News travelled swiftly around the world on Friday morning when Femke Halsema – together with the public prosecution and police services – published a briefing on a new cannabis policy aimed at making the sector more manageable and reducing nuisance and criminality.
Although the briefing needs to be presented to council before final proposals are drawn up, the regulation of coffee shops is the prerogative only of the mayor and she has until now fought shy of saying she would enforce a tourist ban.
For some local businesses, which see only negatives from foreign drug tourists, the news came as a great relief. Robbert Overmeer, who runs a bar and chairs the group of business owners BIZ Utrechtsestraat, organised a citizens’ petition last year and thinks it is only logical to enforce a 2013 law making coffeeshops residents-only.
‘She has dared to do it!’ he told DutchNews.nl. ‘However, the romantic image of the coffee shops is still there and I think that is false sentimentality. Coffee shops don’t pay any VAT, there are only a handful who operate in the old fashioned way and many are in the hands of hardened criminals.’
He said that, while he was not against cannabis for Dutch residents, the Amsterdam coffee shops supported a series of businesses aimed towards low-rent visitors.
‘The coffee shops are one of the most important links in the chain of low-value tourism: Nutella pancake shops, cheap cafes and restaurants, souvenir shops that will take over the inner city. ‘We don’t necessarily just want people with a lot of money: we say come to Amsterdam for the museums, the food, for love or for friends, but not to sculk around, smoke dope and do drugs.’
Don Ceder, a lawyer and Amsterdam councillor for the ChristenUnie, who has previously tried to get the council to agree to more controls on the coffee shops, was happy, but said that there is still much work to do.
‘I think it is a very positive step when it comes to making the city liveable,’ he told DutchNews.nl. ‘We need to focus on implementation to make sure there is enough police and enforcement capacity, and make sure that in the first period we don’t create a street-dealing city.’
But he added that the kind of visitors who returned after the first coronavirus lockdown made it evident that certain tourism was linked with nuisance.
‘When tourism restarted, it was really visible that those that came back were not the congress tourists or people who came for museums or culture but people who came for drug tourism.

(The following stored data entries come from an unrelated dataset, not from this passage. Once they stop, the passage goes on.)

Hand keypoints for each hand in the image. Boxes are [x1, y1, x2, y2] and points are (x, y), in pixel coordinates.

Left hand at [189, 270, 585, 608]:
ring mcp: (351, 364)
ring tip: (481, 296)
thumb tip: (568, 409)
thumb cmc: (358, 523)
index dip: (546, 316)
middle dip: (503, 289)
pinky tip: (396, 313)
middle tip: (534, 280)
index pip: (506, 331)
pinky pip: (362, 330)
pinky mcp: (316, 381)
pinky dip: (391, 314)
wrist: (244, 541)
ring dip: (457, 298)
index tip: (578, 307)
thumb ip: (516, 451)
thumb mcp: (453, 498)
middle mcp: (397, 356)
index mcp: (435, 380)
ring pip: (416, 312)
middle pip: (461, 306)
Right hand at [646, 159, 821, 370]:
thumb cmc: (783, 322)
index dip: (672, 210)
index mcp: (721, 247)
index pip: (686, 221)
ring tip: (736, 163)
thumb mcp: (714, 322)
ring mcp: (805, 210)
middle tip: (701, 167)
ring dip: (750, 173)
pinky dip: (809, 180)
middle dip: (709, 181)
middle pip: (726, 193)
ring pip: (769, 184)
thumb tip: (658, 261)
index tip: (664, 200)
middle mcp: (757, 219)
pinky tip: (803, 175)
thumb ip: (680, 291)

The extra visibility of the magnetic power of the coffee shops on the international image of Amsterdam opened a lot of people’s eyes.
‘I think that’s why the mayor and [police] commissioner decided this was the right step, and I agree. We need to change the international image of Amsterdam as the drugs capital of the world and if we do that I believe we will draw a different crowd and make sure the city becomes more liveable.’

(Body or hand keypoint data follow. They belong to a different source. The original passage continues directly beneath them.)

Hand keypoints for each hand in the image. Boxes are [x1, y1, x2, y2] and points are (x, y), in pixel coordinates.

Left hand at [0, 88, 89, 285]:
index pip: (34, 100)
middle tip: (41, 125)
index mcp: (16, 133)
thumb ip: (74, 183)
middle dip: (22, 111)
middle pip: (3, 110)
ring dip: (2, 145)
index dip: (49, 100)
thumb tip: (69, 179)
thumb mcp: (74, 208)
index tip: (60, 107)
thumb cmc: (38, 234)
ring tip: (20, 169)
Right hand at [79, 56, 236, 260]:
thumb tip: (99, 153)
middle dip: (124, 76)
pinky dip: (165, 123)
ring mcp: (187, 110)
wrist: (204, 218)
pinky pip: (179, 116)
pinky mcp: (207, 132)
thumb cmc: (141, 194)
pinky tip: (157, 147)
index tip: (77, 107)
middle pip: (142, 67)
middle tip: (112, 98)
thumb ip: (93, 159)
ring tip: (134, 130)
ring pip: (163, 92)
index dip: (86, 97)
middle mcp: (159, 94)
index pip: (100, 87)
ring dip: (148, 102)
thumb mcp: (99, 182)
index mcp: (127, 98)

However, some are not so certain. When national drug laws were updated in 2013, Amsterdam gained a special exemption for enforcing a residents-only rule in coffeeshops because of concerns that this would lead to greater levels of criminality and street dealing.
Joachim Helms, spokesman for the Bond van Cannabis Detaillisten (BCD), which represents coffeeshop owners, said that tourists will keep coming and demand for soft drugs will not stop when the supply is limited.
‘What the people who made this plan don’t realise is that cannabis is a popular product that people enjoy worldwide,’ he told the ANP. ‘People want to smoke their joint. If that can’t happen in a coffee shop, then they will buy it on the street.’
But he added that other parts of the plan, to introduce a ‘quality’ standard for coffee shops and allow them freedoms to store more cannabis, were a good thing. ‘But there is no link at all between all of these proposals,’ he added. ‘A more transparent market is a good thing but at the same time this plan is hugely negative for liveability in the inner city. That’s not a good swap.’